Problem statement: Tell how many lines in the data below hold the string "интервью"; give nothing but the number.

Saved entries:
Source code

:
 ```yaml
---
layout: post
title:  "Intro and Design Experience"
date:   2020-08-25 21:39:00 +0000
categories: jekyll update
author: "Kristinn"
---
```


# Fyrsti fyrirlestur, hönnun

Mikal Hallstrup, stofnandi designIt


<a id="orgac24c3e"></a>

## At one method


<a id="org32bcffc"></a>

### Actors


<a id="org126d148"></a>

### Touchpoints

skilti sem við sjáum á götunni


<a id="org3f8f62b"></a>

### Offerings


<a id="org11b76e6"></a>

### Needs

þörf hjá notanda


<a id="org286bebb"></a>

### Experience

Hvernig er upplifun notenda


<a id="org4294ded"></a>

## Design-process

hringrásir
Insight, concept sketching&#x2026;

==

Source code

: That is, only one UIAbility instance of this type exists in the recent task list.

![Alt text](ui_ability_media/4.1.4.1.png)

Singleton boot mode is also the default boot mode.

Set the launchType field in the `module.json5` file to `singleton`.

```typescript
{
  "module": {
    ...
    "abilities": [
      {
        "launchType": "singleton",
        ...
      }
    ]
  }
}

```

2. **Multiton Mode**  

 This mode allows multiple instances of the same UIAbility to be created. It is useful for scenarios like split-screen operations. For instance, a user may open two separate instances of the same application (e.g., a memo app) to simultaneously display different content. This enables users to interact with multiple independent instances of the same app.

==

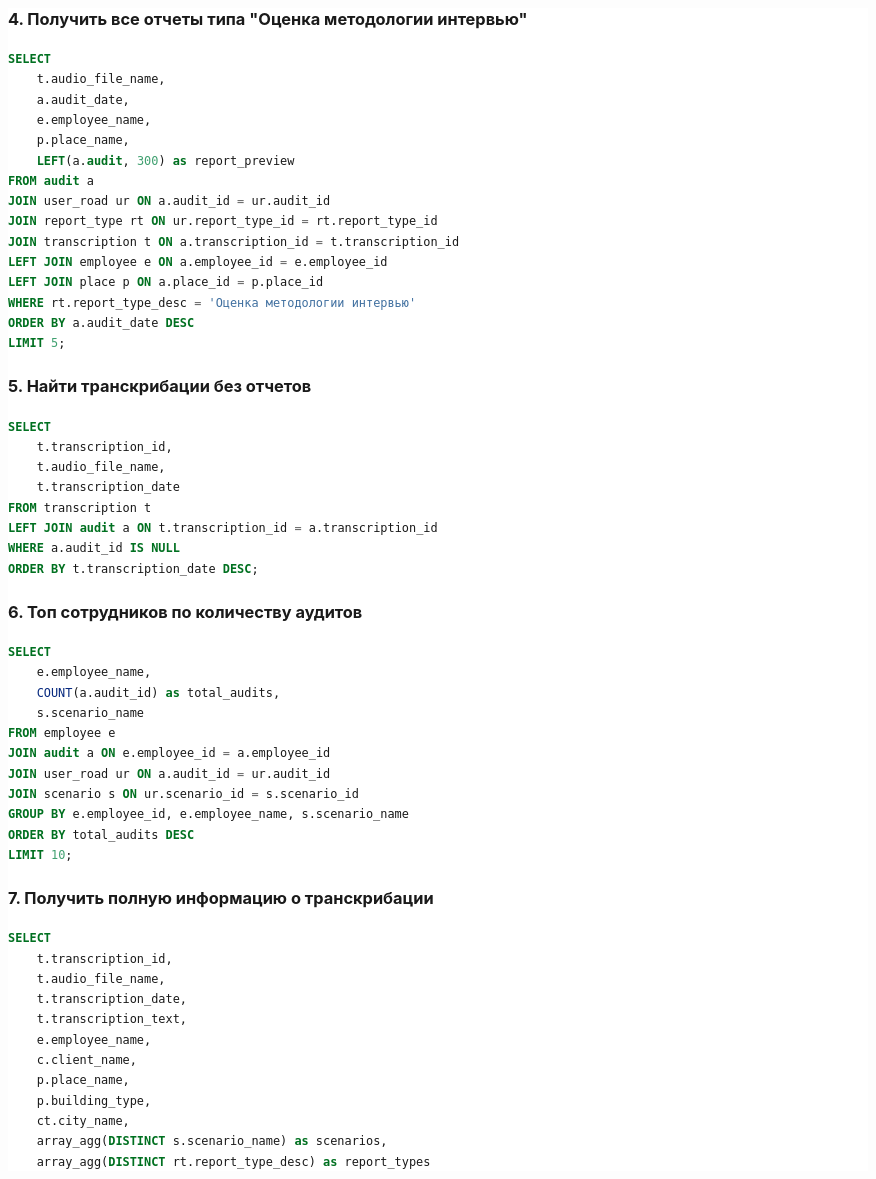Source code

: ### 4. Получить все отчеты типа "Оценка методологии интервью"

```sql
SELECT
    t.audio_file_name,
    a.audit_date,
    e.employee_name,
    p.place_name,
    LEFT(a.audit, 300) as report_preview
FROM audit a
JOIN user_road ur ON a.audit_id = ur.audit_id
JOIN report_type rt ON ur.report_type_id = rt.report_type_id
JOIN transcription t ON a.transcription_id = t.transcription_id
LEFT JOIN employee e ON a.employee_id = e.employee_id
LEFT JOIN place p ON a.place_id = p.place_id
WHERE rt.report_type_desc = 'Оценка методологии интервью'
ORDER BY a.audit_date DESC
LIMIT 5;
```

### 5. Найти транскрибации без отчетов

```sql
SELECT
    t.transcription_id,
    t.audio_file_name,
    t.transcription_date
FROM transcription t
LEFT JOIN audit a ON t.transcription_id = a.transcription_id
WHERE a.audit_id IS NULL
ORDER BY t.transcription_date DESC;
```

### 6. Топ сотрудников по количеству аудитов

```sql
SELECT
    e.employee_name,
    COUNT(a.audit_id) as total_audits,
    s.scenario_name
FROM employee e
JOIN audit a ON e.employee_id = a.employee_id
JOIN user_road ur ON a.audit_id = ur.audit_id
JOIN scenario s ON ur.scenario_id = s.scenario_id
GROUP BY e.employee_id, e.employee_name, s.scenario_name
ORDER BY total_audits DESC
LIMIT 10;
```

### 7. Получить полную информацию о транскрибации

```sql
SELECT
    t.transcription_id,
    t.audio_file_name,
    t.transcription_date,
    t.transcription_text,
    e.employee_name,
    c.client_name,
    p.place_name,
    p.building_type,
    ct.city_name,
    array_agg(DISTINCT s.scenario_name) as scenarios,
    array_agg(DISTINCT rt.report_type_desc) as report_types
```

Answer to the exercise: 2